Команда музыкантов из 32 человек потеряла 16, но, не отставая от батальона, играла атаку. Японцы уклонились от штыкового удара, очистили проход и отошли на север. Русские прорвались.
Подобрав раненых товарищей, сибирские полки отошли к дороге на Хаматан».
В полку из 44 офицеров 26 были убиты или ранены, 273 солдата убиты, 352 ранены, но ушли вместе с другими; 312 раненых остались лежать на поле боя, а всего 837 солдат героического 11-го Восточно-Сибирского полка из 2480 остались на территории, занятой японцами.
«Потрясенные небывалым мужеством русских солдат, японцы, обессиленные тяжелым боем, остановились на занятых позициях и наблюдали, как уходили русские. Один японский офицер стоял впереди своих солдат, приложив руку к головному убору, а солдаты кричали не то „ура“, не то „банзай“», — напишет потом военный корреспондент П. Краснов в своей книге «Год войны».
Потери обеих сторон в Тюренченском бою были огромны. Русские потеряли около 3 тысяч человек, из них 70 офицеров. Погиб отважный командир 11-го полка полковник Лайминг, но самые большие потери понесла артиллерия, которая лишилась 75 % офицеров, 67–77 % рядового состава, 21 % орудий и 84 % лошадей. Всего было расстреляно в Тюренченском бою 800 000 патронов.

.....

* [Ваше задание]:
Ответьте по отрывку о Тюренченском бое выше:
1. Сколько человек было в команде музыкантов и скольких из них она потеряла?
2. Сколько офицеров было в 11-м Восточно-Сибирском полку и сколько из них были убиты или ранены?
3. Сколько патронов было расстреляно в Тюренченском бою?

(Вопросы по диаграммам)
.....

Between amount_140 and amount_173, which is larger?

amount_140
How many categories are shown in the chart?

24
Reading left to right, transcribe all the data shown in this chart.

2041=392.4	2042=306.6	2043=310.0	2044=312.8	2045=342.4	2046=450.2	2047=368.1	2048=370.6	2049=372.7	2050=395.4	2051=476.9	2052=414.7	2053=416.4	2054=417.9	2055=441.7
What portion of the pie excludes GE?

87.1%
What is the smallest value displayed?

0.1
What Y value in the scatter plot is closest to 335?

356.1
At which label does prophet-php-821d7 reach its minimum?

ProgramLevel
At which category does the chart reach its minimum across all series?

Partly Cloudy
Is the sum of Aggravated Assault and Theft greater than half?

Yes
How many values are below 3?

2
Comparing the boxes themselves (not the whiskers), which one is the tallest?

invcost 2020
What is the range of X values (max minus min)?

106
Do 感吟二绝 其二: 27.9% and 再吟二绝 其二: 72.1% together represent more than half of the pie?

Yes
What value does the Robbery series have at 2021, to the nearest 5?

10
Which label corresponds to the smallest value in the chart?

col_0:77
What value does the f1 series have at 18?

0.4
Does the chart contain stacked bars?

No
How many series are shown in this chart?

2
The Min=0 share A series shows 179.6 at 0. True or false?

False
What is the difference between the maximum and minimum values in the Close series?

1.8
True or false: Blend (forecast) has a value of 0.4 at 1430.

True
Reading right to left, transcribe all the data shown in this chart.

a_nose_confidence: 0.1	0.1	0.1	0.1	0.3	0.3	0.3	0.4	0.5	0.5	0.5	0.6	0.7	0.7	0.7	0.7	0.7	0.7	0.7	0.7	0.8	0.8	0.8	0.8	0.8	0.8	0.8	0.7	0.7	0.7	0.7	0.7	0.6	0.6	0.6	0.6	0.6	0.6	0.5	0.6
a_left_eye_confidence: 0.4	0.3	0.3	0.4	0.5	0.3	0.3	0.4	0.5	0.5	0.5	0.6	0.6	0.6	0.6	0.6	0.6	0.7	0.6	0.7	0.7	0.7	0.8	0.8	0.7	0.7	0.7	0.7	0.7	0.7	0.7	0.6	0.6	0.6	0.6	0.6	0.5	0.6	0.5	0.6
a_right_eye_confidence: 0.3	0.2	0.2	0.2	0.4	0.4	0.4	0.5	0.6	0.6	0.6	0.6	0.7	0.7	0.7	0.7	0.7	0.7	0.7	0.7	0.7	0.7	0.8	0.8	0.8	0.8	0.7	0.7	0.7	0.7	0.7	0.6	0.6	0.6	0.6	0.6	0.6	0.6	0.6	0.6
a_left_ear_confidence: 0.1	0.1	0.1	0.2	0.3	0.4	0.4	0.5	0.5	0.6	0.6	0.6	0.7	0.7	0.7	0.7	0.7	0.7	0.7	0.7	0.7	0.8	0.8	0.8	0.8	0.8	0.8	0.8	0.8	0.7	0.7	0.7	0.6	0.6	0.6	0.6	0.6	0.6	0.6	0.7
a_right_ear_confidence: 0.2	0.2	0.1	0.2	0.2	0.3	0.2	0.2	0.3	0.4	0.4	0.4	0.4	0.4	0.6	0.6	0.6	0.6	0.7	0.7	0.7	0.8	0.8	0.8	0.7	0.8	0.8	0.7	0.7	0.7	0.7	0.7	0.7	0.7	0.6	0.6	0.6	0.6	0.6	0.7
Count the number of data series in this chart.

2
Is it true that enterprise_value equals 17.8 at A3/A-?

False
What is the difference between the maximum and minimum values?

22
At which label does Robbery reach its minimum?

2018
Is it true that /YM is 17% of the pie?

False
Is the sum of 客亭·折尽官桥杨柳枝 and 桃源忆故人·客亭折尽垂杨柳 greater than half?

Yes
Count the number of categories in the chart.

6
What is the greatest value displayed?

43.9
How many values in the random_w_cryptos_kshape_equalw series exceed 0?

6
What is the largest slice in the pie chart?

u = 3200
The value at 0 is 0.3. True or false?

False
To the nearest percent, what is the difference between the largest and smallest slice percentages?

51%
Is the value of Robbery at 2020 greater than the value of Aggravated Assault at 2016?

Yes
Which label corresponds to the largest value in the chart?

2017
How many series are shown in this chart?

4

.....

* [Решение задачи]:
1. В команде было 32 человека, она потеряла 16.
2. В полку было 44 офицера, 26 из них были убиты или ранены.
3. 800 000 патронов.